There are certainly some images which are far more successful than others but overall I am happy with this first batch of negatives. It seems my light metering skills are a little out still as there are certainly some that are overexposed. There were also some of the places I visited which were far more aesthetically pleasing than others although they may not have had the same emory status to me.
On a brief reflection of the images in these contact sheets overall, I feel the portraits of Cole in contact sheet 4 are the strongest of the series. A little more detail of why I chose Cole will come later on.
Other images which I found more aesthetically pleasing were the close up details in the landscape. I didn't find the wider shots to be so pleasing to the eye and actually it is the closer up images that resonate with me on a far more personal level in terms of the memories they hold.
I have written another post about the Landscape and Memory here.

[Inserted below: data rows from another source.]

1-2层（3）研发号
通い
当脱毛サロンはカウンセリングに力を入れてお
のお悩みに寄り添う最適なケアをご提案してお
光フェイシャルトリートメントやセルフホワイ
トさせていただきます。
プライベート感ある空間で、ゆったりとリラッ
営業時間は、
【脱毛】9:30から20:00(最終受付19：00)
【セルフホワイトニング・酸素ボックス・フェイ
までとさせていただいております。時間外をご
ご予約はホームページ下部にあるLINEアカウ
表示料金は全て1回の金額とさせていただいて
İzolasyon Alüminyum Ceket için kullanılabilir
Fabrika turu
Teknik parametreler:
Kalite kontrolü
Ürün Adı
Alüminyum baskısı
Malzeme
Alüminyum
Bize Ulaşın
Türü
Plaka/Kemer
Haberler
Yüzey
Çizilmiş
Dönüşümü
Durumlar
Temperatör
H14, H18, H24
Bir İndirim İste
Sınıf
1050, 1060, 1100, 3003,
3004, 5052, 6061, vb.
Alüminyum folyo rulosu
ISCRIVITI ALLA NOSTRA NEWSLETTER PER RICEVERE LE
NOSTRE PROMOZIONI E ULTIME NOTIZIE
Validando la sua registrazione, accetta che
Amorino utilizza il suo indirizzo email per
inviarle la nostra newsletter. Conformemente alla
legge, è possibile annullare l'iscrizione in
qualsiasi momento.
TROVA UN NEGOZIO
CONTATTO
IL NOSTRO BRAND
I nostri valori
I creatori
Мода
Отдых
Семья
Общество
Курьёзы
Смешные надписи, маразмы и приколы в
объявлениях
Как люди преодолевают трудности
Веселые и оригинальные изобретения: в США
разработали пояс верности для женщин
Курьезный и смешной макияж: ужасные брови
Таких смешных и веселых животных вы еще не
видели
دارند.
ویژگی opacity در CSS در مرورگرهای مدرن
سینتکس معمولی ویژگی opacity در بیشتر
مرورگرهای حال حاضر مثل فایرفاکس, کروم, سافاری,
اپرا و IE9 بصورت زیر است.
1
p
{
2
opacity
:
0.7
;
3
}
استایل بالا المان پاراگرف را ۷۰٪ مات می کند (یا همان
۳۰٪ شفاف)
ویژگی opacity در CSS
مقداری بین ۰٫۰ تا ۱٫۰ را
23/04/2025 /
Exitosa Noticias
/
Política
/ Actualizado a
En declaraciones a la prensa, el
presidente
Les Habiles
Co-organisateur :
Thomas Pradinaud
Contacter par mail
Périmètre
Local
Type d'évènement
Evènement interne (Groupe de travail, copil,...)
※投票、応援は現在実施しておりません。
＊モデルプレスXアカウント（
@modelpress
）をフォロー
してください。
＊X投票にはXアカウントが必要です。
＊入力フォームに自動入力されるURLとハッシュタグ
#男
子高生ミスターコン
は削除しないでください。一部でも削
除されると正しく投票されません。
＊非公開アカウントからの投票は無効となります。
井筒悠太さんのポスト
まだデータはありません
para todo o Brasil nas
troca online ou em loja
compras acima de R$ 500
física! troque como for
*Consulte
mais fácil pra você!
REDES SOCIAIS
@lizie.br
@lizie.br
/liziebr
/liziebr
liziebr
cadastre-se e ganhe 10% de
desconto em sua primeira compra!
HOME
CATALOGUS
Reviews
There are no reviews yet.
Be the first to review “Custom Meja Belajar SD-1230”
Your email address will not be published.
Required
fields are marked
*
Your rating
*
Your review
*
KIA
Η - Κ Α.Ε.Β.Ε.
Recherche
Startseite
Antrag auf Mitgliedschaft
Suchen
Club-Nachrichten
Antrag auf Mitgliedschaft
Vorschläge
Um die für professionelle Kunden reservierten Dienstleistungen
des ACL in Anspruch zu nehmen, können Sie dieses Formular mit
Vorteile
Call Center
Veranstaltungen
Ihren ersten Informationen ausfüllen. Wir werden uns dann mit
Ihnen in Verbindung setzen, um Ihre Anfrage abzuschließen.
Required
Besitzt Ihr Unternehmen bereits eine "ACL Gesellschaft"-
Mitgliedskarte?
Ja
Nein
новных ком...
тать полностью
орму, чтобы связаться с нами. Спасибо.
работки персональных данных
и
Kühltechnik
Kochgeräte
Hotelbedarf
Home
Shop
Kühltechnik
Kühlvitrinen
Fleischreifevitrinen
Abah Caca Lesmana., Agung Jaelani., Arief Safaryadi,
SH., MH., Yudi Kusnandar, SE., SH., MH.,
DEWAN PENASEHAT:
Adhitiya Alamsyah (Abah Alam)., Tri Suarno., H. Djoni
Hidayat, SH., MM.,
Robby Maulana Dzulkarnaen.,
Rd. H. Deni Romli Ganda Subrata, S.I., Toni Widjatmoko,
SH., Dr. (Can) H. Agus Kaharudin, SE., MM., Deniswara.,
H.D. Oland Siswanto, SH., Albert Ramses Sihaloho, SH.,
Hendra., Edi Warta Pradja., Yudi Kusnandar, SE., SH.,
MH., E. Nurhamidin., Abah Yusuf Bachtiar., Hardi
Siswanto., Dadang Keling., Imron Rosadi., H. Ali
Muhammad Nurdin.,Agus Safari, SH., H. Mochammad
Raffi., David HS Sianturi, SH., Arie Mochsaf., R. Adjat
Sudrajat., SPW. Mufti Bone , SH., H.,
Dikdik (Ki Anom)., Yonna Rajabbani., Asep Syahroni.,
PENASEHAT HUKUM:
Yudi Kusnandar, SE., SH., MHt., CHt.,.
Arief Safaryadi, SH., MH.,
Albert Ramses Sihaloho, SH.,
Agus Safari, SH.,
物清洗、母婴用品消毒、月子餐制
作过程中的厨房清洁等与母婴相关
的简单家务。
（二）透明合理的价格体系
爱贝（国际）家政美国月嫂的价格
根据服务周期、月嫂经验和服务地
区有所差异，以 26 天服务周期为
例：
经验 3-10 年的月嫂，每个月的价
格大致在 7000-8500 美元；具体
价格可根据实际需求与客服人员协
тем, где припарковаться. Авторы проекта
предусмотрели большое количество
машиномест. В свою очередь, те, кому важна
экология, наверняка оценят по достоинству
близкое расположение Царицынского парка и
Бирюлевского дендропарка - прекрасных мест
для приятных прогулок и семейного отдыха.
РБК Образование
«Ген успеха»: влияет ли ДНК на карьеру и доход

Thinking back to the actual making of the images, the process of finding these little pockets of memory amongst the landscape have really made me look at the smaller details in the landscape. These which in some ways, could be a metaphor for daily life. I feel like especially living in a busy city, that life goes past so quickly and actually to spend some quiet time in the natural landscape slows things down and gives you time to think. In my case time to re think about memories of childhood in Devon and walking the same paths I did for this series.
Below are some of my favourite images in terms of there aesthetic value but actually also for the stories they hold. I'm now thinking about whether the stories should be part of the work or actually whether the images hold just be triggers for the viewer to think about their own memories, which may make the project stronger.
As well as Cole being my kind of nephew, the other reason I chose to make some portraits of him are because of his age. I was exactly the same age when I left Devon and moved to Bath with my family. More of the story can be found in this post here.
To jog my memory I wanted to spend some time with him in his natural landscape around his home and did this just before going off on my own to make some of the landscape images above.
Some of the images I feel are too literal and don't really fit with what I want to say. I spent some time in the grave yard in the village nearby where my Aunt Sarah is buried. Sarah was the focus of a previous body of work focusing on notions of family, imagination and ultimately Loss after she died in 9/11. I feel this ha been covered now and I don't want to continue down that path. However, there is one image of 'her' view from her gravestone one the top of the church which I really love. When I made that image I sat there for an hour or so just watching and recalling various times during my childhood. Again, and something which I touched on in the last module was that a great deal of my personal work is more about the process of making than the end result.